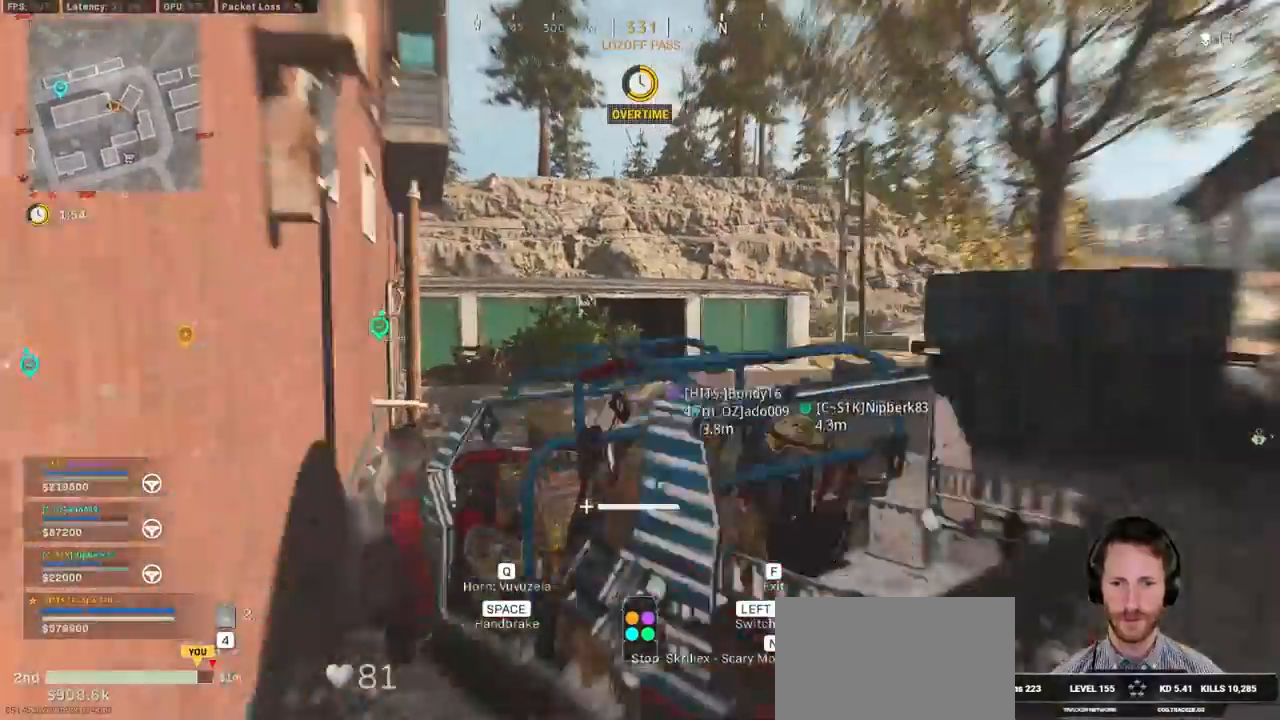
{"keys": ["w"], "mouse": [], "events": [[467, "d", "up"]]}
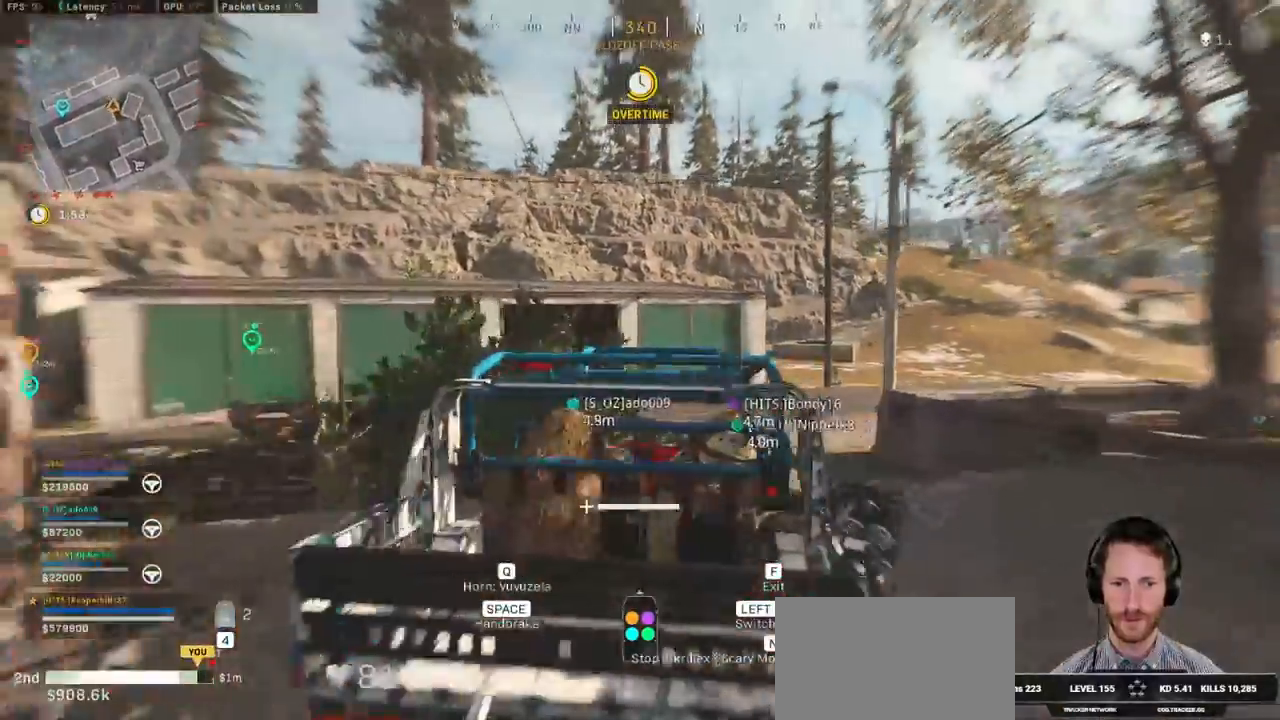
{"keys": ["w"], "mouse": [], "events": [[117, "a", "down"], [484, "a", "up"]]}
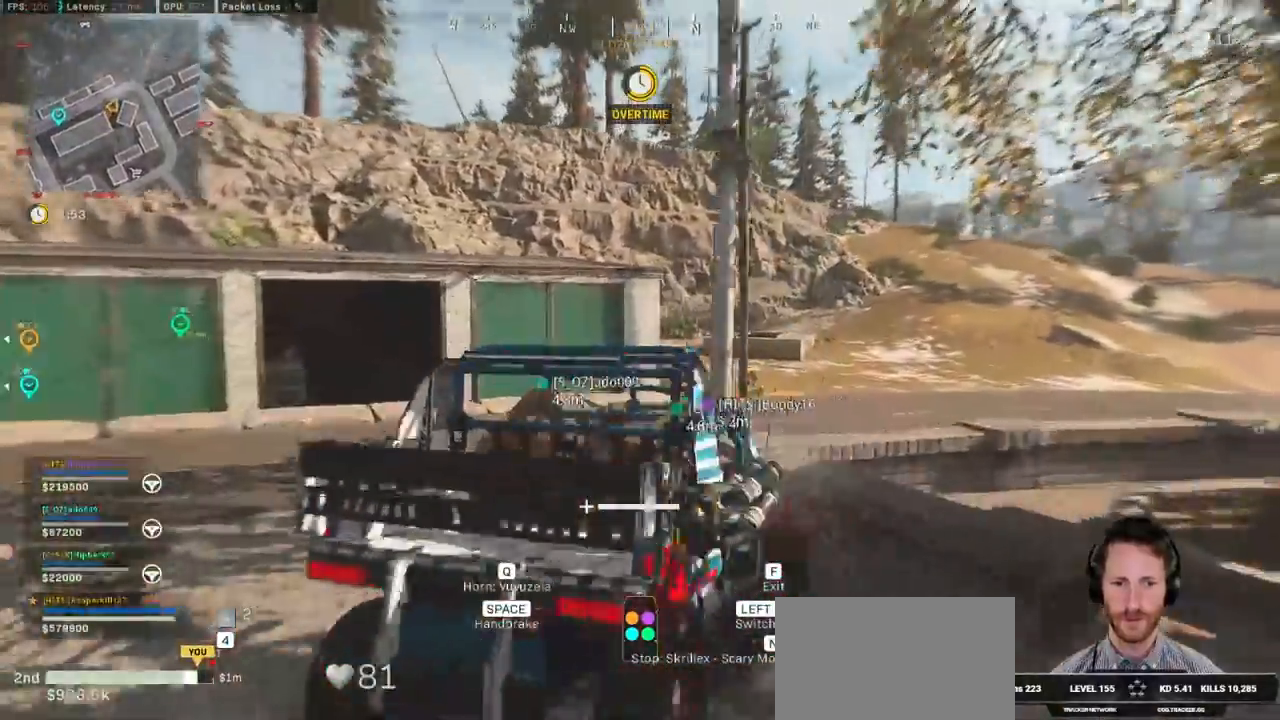
{"keys": ["d", "w"], "mouse": [], "events": [[17, "d", "down"]]}
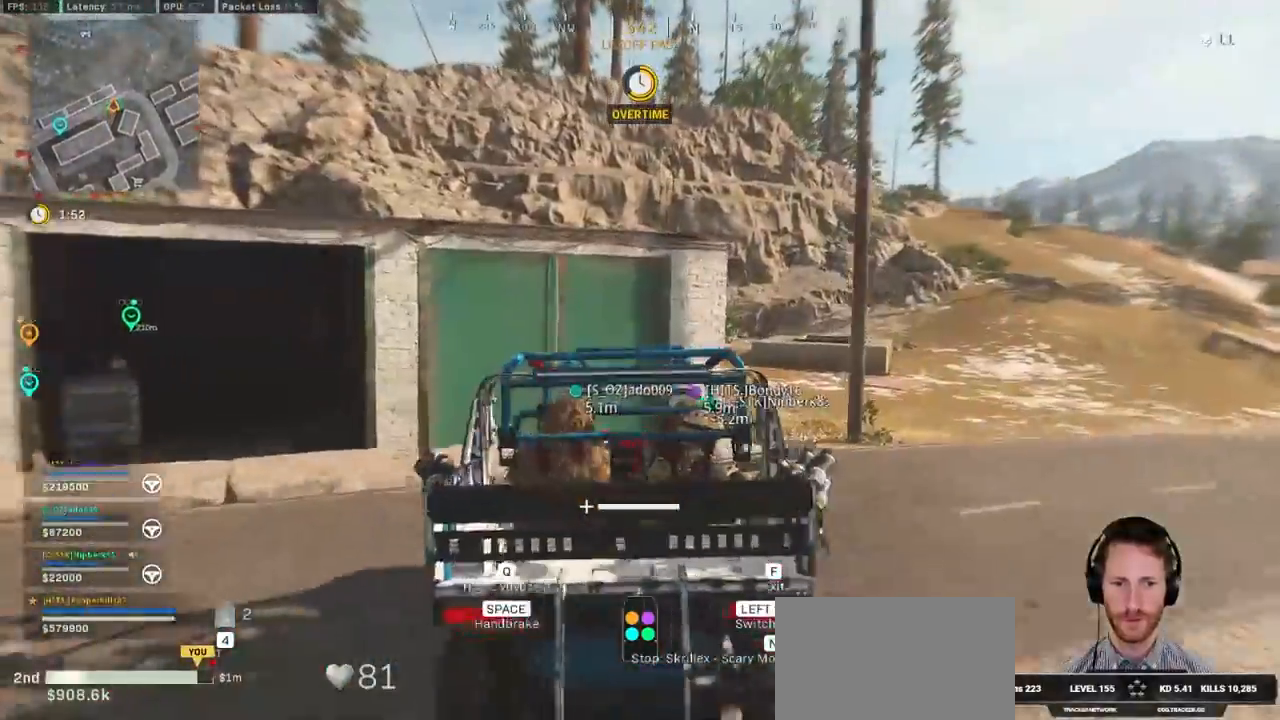
{"keys": ["a", "w"], "mouse": [], "events": [[300, "d", "up"], [450, "a", "down"]]}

- Activity: Make an exact copy of the listing. Do not carry over its pictures.

- Answer space:
{"keys": ["w"], "mouse": [], "events": [[467, "d", "up"]]}
{"keys": ["w"], "mouse": [], "events": [[117, "a", "down"], [484, "a", "up"]]}
{"keys": ["d", "w"], "mouse": [], "events": [[17, "d", "down"]]}
{"keys": ["a", "w"], "mouse": [], "events": [[300, "d", "up"], [450, "a", "down"]]}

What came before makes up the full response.